Oligonucleotide-modulated photocurrent enhancement of a tetracationic porphyrin for label-free homogeneous photoelectrochemical biosensing

This work reports the first demonstration of an oligonucleotide-modulated label-free homogeneous photoelectrochemical (PEC) biosensing platform based on the adsorption of tetracationic porphyrin (denoted as TMPyP here) onto 1-naphthalenesulfonate anion (NS-)-grafted indium tin oxide electrode (denoted as TMPyP-NS--ITO), which generates a stable and rapid photocurrent response.
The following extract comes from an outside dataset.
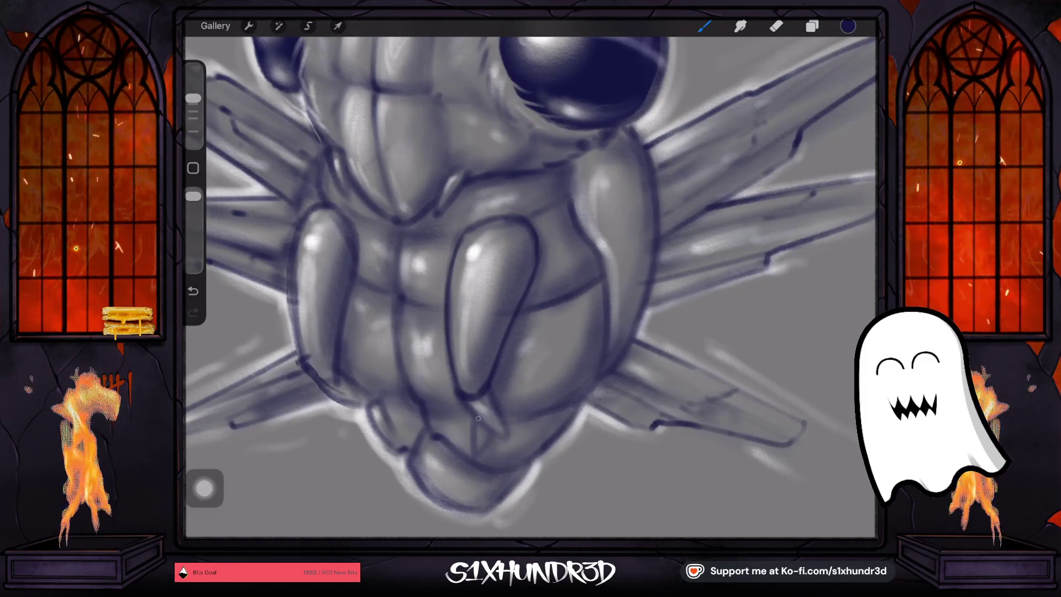
left_click_drag(475, 408, 504, 432)
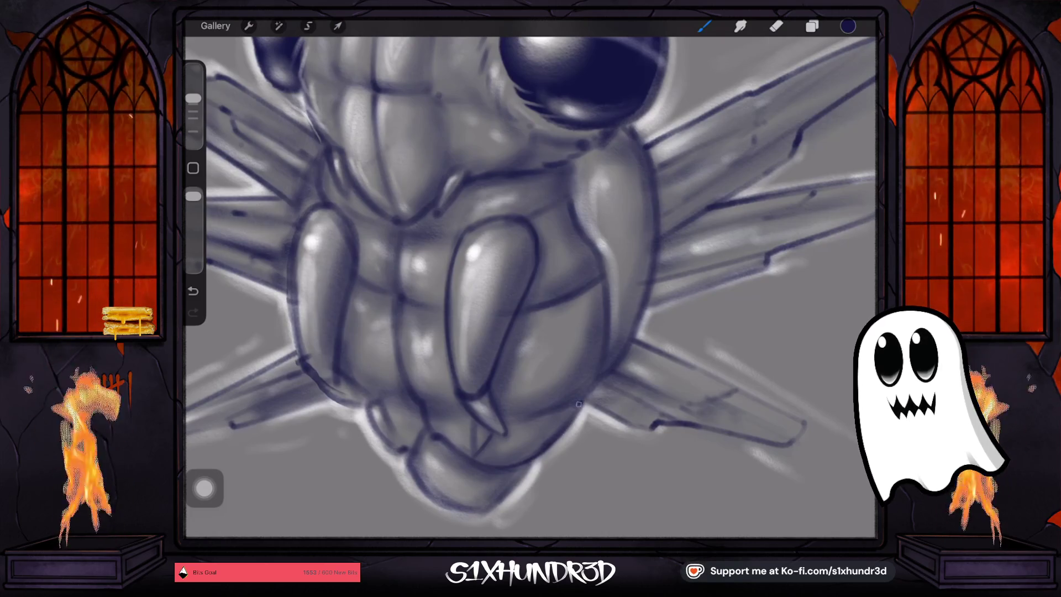
left_click_drag(528, 466, 482, 510)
We found that when NS--ITO electrode was subjected to single-stranded oligonucleotide (ssON) before TMPyP adsorption, a remarkable enhancement of photocurrent intensity was observed from the resulted TMPyP-ssON-NS--ITO electrode with high specificity towards oligonucleotide. A series of investigations were carried out to understand the mechanism of this oligonucleotide-modulated photocurrent enhancement phenomenon. Moreover, the studies of this robust photocurrent enhancement mechanism was successfully extended to develop a signal-on homogeneous PEC biosensing platform for, as a proof-of-concept, label-free M.SssI methyltransferase activity analysis through a judiciously and compatibly engineered signal transduction strategy consisted of hairpin-shaped oligonucleotide probe, restriction endonuclease HpaII, and Exonuclease I. The rationally designed homogeneous PEC biosensor exhibit sensitive PEC response toward M.SssI methyltransferase with a low detection limit of 3.5 mU/mL and a wide linear range from 0.01 to 120 U/mL. Additionally, we show that our homogeneous PEC biosensing platform can be also utilized to screen methyltransferase inhibitors. Therefore, this work will provide a distinctive paradigm for versatile homogeneous PEC biosensing platform that can be used as potential powerful tool toward innovative label-free bioanalytical purposes.